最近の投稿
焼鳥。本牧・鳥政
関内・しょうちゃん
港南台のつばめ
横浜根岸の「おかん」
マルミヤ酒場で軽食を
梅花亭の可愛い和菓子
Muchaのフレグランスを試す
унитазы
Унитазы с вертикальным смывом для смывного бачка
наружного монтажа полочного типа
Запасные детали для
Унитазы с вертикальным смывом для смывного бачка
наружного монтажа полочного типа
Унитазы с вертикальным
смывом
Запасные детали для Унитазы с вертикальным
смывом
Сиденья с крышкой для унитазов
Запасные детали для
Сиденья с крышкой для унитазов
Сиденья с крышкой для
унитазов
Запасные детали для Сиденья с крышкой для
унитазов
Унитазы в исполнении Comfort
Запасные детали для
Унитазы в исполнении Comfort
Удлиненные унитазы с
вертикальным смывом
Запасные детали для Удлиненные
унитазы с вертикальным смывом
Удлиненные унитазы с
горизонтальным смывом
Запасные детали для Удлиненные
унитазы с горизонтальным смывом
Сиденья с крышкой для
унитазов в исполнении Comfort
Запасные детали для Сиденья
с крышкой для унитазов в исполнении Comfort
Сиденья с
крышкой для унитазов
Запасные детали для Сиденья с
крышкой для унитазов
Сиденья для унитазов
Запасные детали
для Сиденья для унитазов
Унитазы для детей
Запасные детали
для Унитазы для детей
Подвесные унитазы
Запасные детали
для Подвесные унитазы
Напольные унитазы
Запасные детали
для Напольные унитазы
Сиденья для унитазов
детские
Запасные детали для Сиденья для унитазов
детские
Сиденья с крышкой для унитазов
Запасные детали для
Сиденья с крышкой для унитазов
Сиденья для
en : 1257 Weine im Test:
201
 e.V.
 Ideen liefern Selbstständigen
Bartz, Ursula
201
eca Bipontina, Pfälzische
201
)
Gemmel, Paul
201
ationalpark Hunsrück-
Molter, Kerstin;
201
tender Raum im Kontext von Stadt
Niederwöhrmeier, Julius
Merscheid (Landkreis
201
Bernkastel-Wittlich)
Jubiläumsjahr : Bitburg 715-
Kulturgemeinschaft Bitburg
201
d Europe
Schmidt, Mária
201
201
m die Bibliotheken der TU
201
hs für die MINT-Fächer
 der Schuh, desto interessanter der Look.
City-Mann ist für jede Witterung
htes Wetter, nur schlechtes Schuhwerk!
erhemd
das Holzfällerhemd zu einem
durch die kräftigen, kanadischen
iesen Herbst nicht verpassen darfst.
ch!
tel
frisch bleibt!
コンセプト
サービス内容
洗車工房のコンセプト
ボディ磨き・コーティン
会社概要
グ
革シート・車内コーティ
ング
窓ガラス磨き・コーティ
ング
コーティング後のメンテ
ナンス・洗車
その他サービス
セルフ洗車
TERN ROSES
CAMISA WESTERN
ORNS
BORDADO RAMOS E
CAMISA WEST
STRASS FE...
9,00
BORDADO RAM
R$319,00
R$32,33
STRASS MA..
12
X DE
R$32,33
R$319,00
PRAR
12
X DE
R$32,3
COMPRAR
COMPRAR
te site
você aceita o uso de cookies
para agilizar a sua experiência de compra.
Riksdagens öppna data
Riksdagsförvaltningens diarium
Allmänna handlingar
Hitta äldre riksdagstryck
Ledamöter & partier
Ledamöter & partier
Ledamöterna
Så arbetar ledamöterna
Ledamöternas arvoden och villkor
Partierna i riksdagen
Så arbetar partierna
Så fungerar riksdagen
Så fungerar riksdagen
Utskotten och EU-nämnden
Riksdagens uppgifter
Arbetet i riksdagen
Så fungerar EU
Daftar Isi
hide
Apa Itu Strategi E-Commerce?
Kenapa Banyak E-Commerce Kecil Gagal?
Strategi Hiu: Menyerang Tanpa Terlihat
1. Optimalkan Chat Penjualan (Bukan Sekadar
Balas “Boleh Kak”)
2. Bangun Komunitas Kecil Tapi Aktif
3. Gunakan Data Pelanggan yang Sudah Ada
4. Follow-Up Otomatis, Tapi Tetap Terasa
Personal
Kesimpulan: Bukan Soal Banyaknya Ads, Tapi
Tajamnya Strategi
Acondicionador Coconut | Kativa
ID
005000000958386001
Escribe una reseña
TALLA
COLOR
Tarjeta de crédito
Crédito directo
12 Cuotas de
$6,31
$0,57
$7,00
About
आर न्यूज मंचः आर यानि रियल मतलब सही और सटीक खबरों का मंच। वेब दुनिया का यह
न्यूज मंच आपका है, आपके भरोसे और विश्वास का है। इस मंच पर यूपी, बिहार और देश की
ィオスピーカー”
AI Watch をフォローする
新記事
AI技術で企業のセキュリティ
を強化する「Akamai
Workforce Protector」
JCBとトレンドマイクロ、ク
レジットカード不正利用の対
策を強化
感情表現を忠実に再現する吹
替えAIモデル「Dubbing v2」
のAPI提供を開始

**WHAT IS NEEDED**
Print again the lines of the entries above that fall between the line holding "en : 1257 Weine" and the line holding "JCBとトレンドマイクロ、ク", inclusive, exactly as they stand.

**EXPECTED ANSWER**
en : 1257 Weine im Test:
201
 e.V.
 Ideen liefern Selbstständigen
Bartz, Ursula
201
eca Bipontina, Pfälzische
201
)
Gemmel, Paul
201
ationalpark Hunsrück-
Molter, Kerstin;
201
tender Raum im Kontext von Stadt
Niederwöhrmeier, Julius
Merscheid (Landkreis
201
Bernkastel-Wittlich)
Jubiläumsjahr : Bitburg 715-
Kulturgemeinschaft Bitburg
201
d Europe
Schmidt, Mária
201
201
m die Bibliotheken der TU
201
hs für die MINT-Fächer
 der Schuh, desto interessanter der Look.
City-Mann ist für jede Witterung
htes Wetter, nur schlechtes Schuhwerk!
erhemd
das Holzfällerhemd zu einem
durch die kräftigen, kanadischen
iesen Herbst nicht verpassen darfst.
ch!
tel
frisch bleibt!
コンセプト
サービス内容
洗車工房のコンセプト
ボディ磨き・コーティン
会社概要
グ
革シート・車内コーティ
ング
窓ガラス磨き・コーティ
ング
コーティング後のメンテ
ナンス・洗車
その他サービス
セルフ洗車
TERN ROSES
CAMISA WESTERN
ORNS
BORDADO RAMOS E
CAMISA WEST
STRASS FE...
9,00
BORDADO RAM
R$319,00
R$32,33
STRASS MA..
12
X DE
R$32,33
R$319,00
PRAR
12
X DE
R$32,3
COMPRAR
COMPRAR
te site
você aceita o uso de cookies
para agilizar a sua experiência de compra.
Riksdagens öppna data
Riksdagsförvaltningens diarium
Allmänna handlingar
Hitta äldre riksdagstryck
Ledamöter & partier
Ledamöter & partier
Ledamöterna
Så arbetar ledamöterna
Ledamöternas arvoden och villkor
Partierna i riksdagen
Så arbetar partierna
Så fungerar riksdagen
Så fungerar riksdagen
Utskotten och EU-nämnden
Riksdagens uppgifter
Arbetet i riksdagen
Så fungerar EU
Daftar Isi
hide
Apa Itu Strategi E-Commerce?
Kenapa Banyak E-Commerce Kecil Gagal?
Strategi Hiu: Menyerang Tanpa Terlihat
1. Optimalkan Chat Penjualan (Bukan Sekadar
Balas “Boleh Kak”)
2. Bangun Komunitas Kecil Tapi Aktif
3. Gunakan Data Pelanggan yang Sudah Ada
4. Follow-Up Otomatis, Tapi Tetap Terasa
Personal
Kesimpulan: Bukan Soal Banyaknya Ads, Tapi
Tajamnya Strategi
Acondicionador Coconut | Kativa
ID
005000000958386001
Escribe una reseña
TALLA
COLOR
Tarjeta de crédito
Crédito directo
12 Cuotas de
$6,31
$0,57
$7,00
About
आर न्यूज मंचः आर यानि रियल मतलब सही और सटीक खबरों का मंच। वेब दुनिया का यह
न्यूज मंच आपका है, आपके भरोसे और विश्वास का है। इस मंच पर यूपी, बिहार और देश की
ィオスピーカー”
AI Watch をフォローする
新記事
AI技術で企業のセキュリティ
を強化する「Akamai
Workforce Protector」
JCBとトレンドマイクロ、ク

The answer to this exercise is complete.